> [Task goal]
Copy out the data below from the line containing "left eye: (190, 174)" to the line containing "right eye: (491, 487)", both lines included, with all images left out.

> [Supplied information]
--------------------

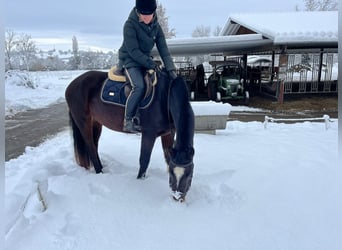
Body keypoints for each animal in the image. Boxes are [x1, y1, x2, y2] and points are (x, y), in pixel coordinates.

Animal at [65, 68, 195, 201]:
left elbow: (168, 159)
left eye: (190, 174)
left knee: (94, 146)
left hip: (96, 122)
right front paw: (139, 181)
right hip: (83, 122)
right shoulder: (149, 134)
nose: (177, 197)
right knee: (90, 147)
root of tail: (72, 84)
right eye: (173, 174)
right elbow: (144, 160)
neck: (165, 97)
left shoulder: (169, 134)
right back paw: (100, 172)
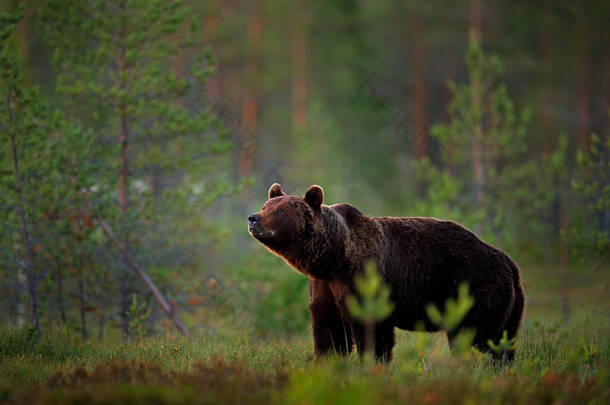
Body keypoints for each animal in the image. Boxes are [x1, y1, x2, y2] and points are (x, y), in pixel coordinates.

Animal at [247, 182, 524, 360]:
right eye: (265, 204)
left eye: (279, 210)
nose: (253, 218)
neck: (335, 256)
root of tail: (511, 263)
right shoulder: (324, 285)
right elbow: (329, 327)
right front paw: (328, 360)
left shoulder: (364, 277)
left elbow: (372, 327)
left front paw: (372, 362)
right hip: (510, 306)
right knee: (504, 341)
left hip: (475, 289)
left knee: (476, 337)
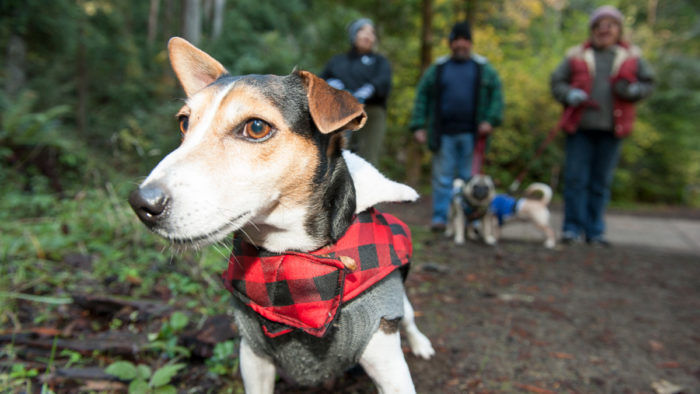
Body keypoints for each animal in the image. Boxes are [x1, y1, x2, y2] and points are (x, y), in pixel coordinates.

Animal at [126, 37, 432, 394]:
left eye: (257, 127)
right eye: (184, 123)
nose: (142, 203)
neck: (289, 258)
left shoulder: (388, 362)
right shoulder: (253, 356)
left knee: (409, 316)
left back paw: (421, 343)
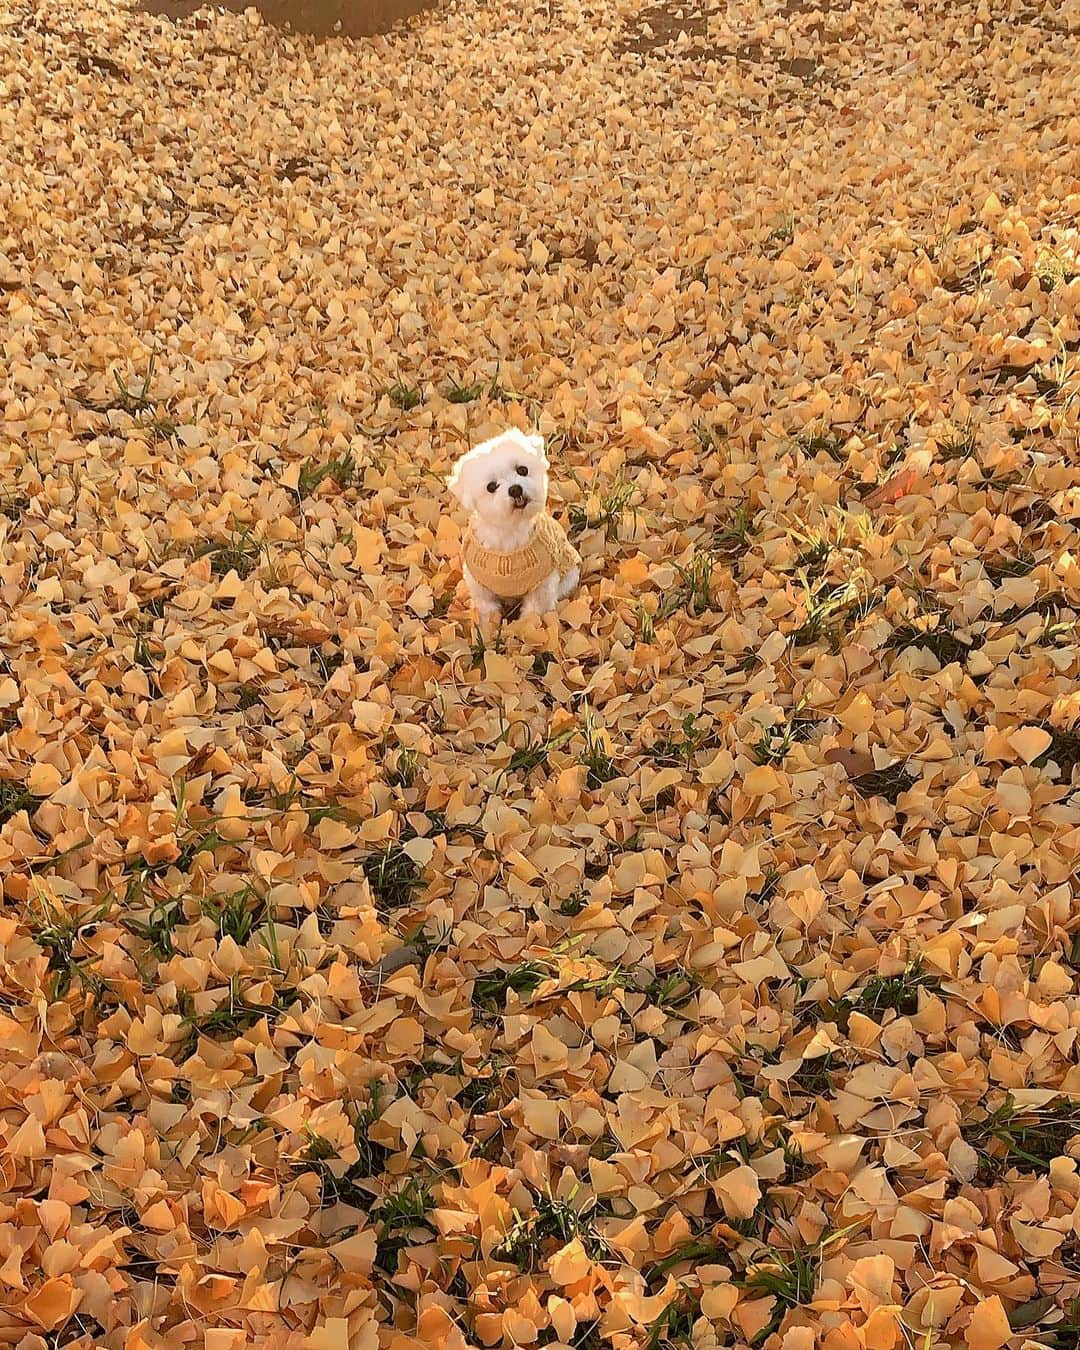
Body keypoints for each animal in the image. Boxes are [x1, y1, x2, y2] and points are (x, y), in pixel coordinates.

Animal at [448, 429, 583, 623]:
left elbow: (534, 611)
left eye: (522, 470)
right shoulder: (479, 585)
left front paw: (527, 626)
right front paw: (488, 624)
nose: (515, 489)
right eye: (491, 487)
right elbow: (487, 607)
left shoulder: (542, 584)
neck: (510, 532)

--------------------

> [Output for this task]
left eye: (190, 174)
left knee: (94, 146)
left hip: (96, 122)
right front paw: (139, 181)
right hip: (83, 122)
right shoulder: (149, 134)
nose: (177, 197)
right knee: (90, 147)
root of tail: (72, 84)
right eye: (173, 174)
right elbow: (144, 160)
neck: (165, 97)
left shoulder: (169, 134)
right back paw: (100, 172)
Body keypoints for each animal in the image. Boxes are [x1, y1, x2, y2] and points are (x, y), in pixel coordinates.

Animal at [247, 182, 524, 360]:
right eye: (265, 204)
left eye: (279, 210)
nose: (253, 218)
neck: (335, 256)
root of tail: (511, 263)
right shoulder: (324, 285)
right elbow: (329, 327)
right front paw: (328, 360)
left shoulder: (364, 277)
left elbow: (372, 327)
left front paw: (372, 362)
right hip: (510, 306)
right knee: (504, 341)
left hip: (475, 289)
left knee: (476, 337)
Body keypoints for each animal in the image. Boxes are [x1, y1, x2, y2] and points are (x, y), in pixel coordinates.

Animal at [126, 37, 432, 394]:
left eye: (257, 127)
right eye: (184, 123)
nose: (142, 203)
neck: (289, 258)
left shoulder: (388, 362)
right shoulder: (253, 356)
left knee: (409, 316)
left back paw: (421, 343)
Body keypoints for each animal in the image. Boxes are [x1, y1, x2, y2] and points are (x, y), in pixel coordinates.

Animal at [448, 429, 583, 623]:
left elbow: (534, 611)
left eye: (522, 470)
right shoulder: (479, 585)
left front paw: (527, 626)
right front paw: (488, 624)
nose: (515, 489)
right eye: (491, 487)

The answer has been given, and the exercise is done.